Written problem 1>
Reproduce every line of the design file rows below verbatim.
--- BEGIN Source passage ---
Saturday, May 15, 2010

Stupid delicate stomach.

Spent Friday in bed because I took something bad for me on Thursday. Vomit throughout the evening and toss around in bed till friday morning. Sheesh. Doc prescribe me fever pills, vomit pills, and gastric pills. Friday I took porridge morning, noon & night. I stay in bed mostly when I'm not taking my liquid meals. Didn't even have mood to play with my iPhone, not to mention laptop. But I did recall a tv ad about freedom- how watching tv is somewhat like freedom. I though how similar that is to dreaming except dreaming is free.

I Dreamt of traveling in London. Dreamt of an underwater experience- exciting. Dreamt of being carefree and being able-bodied, not like now.

Woke up hungry- a gd sign.

- Posted on my trusty ifone :)

Monday, May 10, 2010

Black Monday

i had a horrible yesterday... Sunday. Dinner was average at best (yes, despite it being Mother's day). I didnt get to do what i want to do (R&R), nor did i get my shot of coffee...
Got to bed at 12nn.. tossed and turned, tossed and turned... at 3, i was conscious... at 5 i was waken by my maid's alarm... between 5 to 6.30 i was TRYING to get back into slumberland...

Had to pour coffee into my body to stay awake at work at 8.15... then shit happens.. meeting didnt went well... got blindsided by some decisions... wasnt alert to mis-coms.. and then was called into a meeting to discuss my problems... i was so stressed up that i blank out.. seriously.. its the first time it happened to me (despite all my years of study... i never blanked out)... couldnt rem what i did the whole freaking day...

And now... i have to do today's work. tell me... am i breaking down?

Sunday, May 9, 2010

Mommys day

Sitting at the backseat whilst my mom (whom we just fetch from the airport) kept picking on my brother's driving, I can only shake my head..
--- END Source passage ---
Written problem 2>
Please extend the blog entries above, picking up right after their last sentence.
--- BEGIN Records for processing ---
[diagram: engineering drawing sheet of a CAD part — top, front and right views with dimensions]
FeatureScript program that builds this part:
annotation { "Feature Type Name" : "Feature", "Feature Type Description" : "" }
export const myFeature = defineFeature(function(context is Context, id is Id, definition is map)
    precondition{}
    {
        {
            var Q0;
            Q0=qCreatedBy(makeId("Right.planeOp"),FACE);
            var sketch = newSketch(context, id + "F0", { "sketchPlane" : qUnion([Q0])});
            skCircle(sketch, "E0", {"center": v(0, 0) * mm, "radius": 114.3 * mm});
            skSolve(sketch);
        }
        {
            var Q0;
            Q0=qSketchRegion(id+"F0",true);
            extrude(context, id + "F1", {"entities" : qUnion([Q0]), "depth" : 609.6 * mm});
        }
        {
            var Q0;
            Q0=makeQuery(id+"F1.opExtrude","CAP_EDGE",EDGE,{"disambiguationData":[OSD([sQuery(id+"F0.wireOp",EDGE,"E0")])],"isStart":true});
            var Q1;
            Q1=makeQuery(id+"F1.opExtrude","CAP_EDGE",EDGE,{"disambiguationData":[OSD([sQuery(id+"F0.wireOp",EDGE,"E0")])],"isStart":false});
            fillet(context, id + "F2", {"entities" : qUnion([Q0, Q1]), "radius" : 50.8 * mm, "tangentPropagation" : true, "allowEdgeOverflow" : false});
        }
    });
--- END Records for processing ---
Final result 1>
[diagram: engineering drawing sheet of a CAD part — top, front and right views with dimensions]
FeatureScript program that builds this part:
annotation { "Feature Type Name" : "Feature", "Feature Type Description" : "" }
export const myFeature = defineFeature(function(context is Context, id is Id, definition is map)
    precondition{}
    {
        {
            var Q0;
            Q0=qCreatedBy(makeId("Right.planeOp"),FACE);
            var sketch = newSketch(context, id + "F0", { "sketchPlane" : qUnion([Q0])});
            skCircle(sketch, "E0", {"center": v(0, 0) * mm, "radius": 114.3 * mm});
            skSolve(sketch);
        }
        {
            var Q0;
            Q0=qSketchRegion(id+"F0",true);
            extrude(context, id + "F1", {"entities" : qUnion([Q0]), "depth" : 609.6 * mm});
        }
        {
            var Q0;
            Q0=makeQuery(id+"F1.opExtrude","CAP_EDGE",EDGE,{"disambiguationData":[OSD([sQuery(id+"F0.wireOp",EDGE,"E0")])],"isStart":true});
            var Q1;
            Q1=makeQuery(id+"F1.opExtrude","CAP_EDGE",EDGE,{"disambiguationData":[OSD([sQuery(id+"F0.wireOp",EDGE,"E0")])],"isStart":false});
            fillet(context, id + "F2", {"entities" : qUnion([Q0, Q1]), "radius" : 50.8 * mm, "tangentPropagation" : true, "allowEdgeOverflow" : false});
        }
    });

Final result 2>
It's mothers' day and I thought it would be nice to go fetch her with my brother. He drove :)

It's kinda late... And I feel so tired but also feel contented and warm. Glad.

Saturday, May 8, 2010

Caught in the rain at 5pm.

Me and a few others watched
2 pigeons bath in the open
They fluffed up their feathers
Into black-grey rounder
Versions of themselves
As the sky showered
Them with powerful jets
Of rain water.

At 16%

It is late, or early, depending on how you see it. And it is time for cozing up in bed but my wet hair needs to dry and I thought I could blog a little before Dream claim me.

I saw Mitch Albom's interview recently, somewhere I can't rem exactly where. And he was asked why he often wrote about death. He answered that he didn't wrote about death. If fact he is writing about life. How when we are knocking at death's door, we reflect on life differently. He also say that death ends life but not it's relationships. Which I know came out of Sandman by Neil Gaiham. This is a truism I have lived by. That's y I fear severing relationships more than death.

As I reflect on the recent hours I had spent with my girlfriends I though of how they make up my life- not defining it but definitely enriching it. I love them all in my own way and I am glad to share my life with them. Girlfriends rox! I am so freaking fortunate to be invited into your lives!

To Skye, Happy Birthday!!! May all your wishes come true! Love.


- Posted on my trusty ifone :)

Tuesday, May 4, 2010

.. some updates..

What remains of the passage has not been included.